● **Assigned task**:
Each line below with the word "LaCarte" needs to be copied.

┌────────

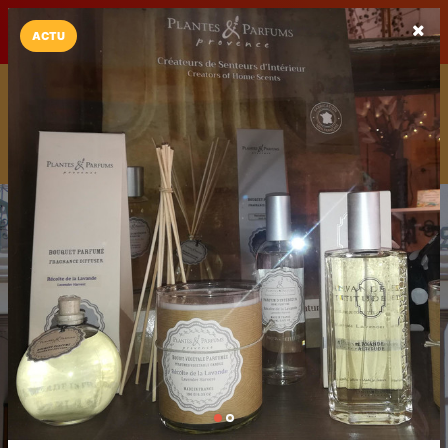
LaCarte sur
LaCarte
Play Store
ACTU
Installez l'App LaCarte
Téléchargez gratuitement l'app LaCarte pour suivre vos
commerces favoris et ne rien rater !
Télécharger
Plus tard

└────────

● **Answer space**:
LaCarte sur
LaCarte
Installez l'App LaCarte
Téléchargez gratuitement l'app LaCarte pour suivre vos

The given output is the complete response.